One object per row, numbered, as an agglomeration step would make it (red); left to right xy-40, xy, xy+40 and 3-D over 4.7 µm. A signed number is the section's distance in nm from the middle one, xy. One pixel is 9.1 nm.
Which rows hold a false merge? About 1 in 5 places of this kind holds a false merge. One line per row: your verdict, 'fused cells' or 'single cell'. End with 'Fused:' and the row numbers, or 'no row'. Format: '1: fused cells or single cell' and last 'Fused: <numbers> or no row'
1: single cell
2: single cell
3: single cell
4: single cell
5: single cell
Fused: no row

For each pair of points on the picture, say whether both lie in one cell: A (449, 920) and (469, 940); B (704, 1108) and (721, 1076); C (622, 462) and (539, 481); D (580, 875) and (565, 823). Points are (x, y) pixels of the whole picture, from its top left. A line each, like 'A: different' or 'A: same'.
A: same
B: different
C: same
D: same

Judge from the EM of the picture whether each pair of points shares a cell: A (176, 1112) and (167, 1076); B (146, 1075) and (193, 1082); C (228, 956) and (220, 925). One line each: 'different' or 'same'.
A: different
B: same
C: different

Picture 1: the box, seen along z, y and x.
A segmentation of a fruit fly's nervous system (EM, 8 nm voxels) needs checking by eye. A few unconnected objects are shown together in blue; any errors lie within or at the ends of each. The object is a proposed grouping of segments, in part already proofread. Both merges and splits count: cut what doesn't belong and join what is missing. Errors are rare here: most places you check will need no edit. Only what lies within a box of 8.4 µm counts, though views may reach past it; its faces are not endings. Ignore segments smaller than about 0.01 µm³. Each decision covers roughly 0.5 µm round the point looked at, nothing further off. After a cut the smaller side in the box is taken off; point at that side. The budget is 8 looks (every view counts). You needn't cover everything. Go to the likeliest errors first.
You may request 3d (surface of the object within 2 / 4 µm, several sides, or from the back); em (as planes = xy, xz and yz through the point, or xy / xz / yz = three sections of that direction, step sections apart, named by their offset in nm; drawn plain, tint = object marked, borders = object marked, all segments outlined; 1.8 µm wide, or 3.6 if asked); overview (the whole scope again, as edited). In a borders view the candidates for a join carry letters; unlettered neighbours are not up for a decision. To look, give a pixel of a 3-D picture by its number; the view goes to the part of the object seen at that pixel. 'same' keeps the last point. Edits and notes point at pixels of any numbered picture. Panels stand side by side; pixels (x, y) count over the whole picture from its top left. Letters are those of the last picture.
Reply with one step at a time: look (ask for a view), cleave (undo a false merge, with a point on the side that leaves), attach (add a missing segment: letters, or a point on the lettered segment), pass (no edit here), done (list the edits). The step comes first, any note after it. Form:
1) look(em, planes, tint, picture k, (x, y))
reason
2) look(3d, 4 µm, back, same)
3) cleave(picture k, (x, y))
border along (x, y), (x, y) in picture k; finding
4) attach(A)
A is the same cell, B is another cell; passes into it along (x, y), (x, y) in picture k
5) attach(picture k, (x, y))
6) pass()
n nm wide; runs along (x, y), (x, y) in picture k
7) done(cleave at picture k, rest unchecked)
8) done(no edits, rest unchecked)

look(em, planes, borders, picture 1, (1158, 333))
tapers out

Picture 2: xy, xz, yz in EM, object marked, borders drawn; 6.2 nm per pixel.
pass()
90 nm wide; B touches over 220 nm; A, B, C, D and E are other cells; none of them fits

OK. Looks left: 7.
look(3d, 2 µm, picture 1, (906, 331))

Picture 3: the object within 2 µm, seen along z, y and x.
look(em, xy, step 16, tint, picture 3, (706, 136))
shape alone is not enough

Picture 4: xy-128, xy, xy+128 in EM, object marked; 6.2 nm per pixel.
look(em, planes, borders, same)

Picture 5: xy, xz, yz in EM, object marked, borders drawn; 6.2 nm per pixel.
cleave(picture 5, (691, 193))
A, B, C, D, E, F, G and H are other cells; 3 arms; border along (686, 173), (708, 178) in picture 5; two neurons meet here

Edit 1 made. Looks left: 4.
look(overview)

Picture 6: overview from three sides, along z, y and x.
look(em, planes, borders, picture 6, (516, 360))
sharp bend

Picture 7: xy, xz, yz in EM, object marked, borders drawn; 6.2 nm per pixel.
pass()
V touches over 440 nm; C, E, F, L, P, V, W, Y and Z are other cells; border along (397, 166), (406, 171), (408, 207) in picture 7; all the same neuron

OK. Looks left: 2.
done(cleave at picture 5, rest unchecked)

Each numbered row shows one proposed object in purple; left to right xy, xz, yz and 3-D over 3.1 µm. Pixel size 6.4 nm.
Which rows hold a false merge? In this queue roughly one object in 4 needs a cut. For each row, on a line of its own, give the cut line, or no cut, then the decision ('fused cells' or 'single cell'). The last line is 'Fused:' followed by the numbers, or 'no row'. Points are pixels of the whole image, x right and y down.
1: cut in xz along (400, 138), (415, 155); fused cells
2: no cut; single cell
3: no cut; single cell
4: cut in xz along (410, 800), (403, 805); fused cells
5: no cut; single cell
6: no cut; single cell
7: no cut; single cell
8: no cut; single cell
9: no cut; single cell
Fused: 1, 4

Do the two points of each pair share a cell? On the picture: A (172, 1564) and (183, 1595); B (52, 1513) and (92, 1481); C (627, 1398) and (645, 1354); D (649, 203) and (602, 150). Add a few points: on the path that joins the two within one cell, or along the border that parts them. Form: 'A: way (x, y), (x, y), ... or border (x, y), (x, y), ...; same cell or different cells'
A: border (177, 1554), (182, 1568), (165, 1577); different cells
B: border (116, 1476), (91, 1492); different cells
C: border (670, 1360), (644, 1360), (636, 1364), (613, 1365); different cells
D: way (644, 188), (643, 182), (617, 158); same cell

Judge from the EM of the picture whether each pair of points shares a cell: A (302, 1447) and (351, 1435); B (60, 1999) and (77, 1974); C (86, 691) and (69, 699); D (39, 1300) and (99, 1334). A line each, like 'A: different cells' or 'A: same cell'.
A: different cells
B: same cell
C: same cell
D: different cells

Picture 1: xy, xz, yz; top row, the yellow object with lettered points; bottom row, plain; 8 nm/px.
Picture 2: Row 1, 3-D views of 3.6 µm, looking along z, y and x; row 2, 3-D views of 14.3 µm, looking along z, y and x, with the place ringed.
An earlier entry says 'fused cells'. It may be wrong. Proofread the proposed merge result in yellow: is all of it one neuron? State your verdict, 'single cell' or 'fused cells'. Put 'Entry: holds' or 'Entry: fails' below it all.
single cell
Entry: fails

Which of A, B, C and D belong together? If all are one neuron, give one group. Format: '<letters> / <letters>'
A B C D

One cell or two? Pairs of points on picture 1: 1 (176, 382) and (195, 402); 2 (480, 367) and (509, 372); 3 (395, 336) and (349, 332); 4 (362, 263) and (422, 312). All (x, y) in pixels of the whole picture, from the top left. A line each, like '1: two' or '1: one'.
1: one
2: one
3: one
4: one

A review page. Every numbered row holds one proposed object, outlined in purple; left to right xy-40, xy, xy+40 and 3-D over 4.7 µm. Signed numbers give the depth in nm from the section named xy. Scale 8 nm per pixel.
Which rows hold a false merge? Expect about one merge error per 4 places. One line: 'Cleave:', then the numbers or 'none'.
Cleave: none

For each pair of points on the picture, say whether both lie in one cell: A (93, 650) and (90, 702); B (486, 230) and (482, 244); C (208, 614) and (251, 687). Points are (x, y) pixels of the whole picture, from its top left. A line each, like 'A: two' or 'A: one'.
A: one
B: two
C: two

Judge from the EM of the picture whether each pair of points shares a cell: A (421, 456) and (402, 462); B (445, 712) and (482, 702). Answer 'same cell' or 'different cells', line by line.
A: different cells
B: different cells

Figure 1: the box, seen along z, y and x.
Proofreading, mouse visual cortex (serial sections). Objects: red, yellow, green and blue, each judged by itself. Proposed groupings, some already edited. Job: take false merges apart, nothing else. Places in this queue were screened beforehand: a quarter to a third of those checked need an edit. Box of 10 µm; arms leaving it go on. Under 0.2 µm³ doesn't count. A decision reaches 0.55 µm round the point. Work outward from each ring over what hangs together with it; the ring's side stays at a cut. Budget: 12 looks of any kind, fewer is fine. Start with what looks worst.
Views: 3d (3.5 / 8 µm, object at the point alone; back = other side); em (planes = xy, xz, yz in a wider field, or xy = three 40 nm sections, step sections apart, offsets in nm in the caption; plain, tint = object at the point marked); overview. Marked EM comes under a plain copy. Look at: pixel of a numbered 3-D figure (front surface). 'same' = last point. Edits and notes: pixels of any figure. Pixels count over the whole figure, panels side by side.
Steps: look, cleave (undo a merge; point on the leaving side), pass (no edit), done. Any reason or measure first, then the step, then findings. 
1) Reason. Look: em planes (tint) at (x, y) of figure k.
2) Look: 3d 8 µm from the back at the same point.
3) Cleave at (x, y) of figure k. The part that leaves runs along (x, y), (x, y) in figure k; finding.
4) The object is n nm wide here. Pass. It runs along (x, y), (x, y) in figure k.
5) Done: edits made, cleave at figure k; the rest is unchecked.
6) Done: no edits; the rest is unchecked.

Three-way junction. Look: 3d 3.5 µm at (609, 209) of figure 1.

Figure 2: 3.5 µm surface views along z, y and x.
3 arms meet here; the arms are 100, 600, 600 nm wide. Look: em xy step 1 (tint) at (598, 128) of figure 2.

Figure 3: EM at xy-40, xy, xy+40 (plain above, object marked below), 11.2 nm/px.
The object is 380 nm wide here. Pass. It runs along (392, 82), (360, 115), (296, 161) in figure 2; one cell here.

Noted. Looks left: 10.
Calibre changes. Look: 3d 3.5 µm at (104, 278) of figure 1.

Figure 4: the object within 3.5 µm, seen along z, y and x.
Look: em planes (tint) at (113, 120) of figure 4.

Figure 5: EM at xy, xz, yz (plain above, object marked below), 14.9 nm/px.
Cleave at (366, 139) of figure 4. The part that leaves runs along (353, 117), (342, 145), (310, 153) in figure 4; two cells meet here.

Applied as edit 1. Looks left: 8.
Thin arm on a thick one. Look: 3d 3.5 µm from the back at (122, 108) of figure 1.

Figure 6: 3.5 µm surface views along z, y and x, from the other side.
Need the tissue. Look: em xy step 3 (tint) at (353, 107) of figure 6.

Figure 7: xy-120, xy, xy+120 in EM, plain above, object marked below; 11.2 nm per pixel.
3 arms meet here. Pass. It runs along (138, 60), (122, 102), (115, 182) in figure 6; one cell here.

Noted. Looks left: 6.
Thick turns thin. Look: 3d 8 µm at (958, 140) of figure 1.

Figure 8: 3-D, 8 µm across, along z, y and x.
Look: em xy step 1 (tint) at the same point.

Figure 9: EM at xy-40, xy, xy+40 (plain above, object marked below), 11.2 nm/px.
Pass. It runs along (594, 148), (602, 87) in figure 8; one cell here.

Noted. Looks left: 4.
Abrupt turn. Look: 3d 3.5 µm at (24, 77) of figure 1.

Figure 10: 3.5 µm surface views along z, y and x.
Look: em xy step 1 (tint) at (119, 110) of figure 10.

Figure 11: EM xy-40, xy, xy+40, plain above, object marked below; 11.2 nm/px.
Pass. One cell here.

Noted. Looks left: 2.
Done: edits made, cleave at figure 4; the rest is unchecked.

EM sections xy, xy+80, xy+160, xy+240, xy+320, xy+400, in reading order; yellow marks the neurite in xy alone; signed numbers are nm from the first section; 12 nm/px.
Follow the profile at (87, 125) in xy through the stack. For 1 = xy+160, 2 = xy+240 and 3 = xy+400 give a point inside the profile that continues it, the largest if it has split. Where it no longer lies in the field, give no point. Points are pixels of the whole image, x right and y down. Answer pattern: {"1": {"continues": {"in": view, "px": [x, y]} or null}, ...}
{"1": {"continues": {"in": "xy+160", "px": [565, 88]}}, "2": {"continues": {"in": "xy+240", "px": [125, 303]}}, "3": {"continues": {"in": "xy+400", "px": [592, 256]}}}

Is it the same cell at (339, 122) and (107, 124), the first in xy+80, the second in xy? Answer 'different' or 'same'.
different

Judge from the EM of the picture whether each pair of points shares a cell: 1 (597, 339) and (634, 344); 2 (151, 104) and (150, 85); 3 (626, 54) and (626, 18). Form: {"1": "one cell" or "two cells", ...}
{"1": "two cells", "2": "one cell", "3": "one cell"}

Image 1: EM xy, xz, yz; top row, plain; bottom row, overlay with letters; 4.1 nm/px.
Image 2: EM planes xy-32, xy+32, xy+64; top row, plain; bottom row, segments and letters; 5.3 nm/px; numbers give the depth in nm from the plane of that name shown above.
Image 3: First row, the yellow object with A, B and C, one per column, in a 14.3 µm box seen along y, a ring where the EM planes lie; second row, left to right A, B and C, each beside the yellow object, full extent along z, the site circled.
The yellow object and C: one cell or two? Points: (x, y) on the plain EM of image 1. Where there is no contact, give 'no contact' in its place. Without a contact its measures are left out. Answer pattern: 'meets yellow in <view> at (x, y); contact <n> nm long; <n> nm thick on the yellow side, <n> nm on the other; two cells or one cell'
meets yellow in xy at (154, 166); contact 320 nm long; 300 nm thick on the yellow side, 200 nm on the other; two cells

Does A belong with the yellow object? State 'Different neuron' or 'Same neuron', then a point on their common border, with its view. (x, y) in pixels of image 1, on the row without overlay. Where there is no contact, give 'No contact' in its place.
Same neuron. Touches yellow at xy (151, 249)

WHAT TO PRODUCE: Filter the data down to the lines that contain the string "undo", and copy them.

REPLY:
Reply with one step at a time: look (ask for a view), cleave (undo a false merge, with a point on the side that leaves), attach (add a missing segment: letters, or a point on the lettered segment), pass (no edit here), done (list the edits). The step comes first, any note after it. Form:
Steps: look, cleave (undo a merge; point on the leaving side), pass (no edit), done. Any reason or measure first, then the step, then findings. 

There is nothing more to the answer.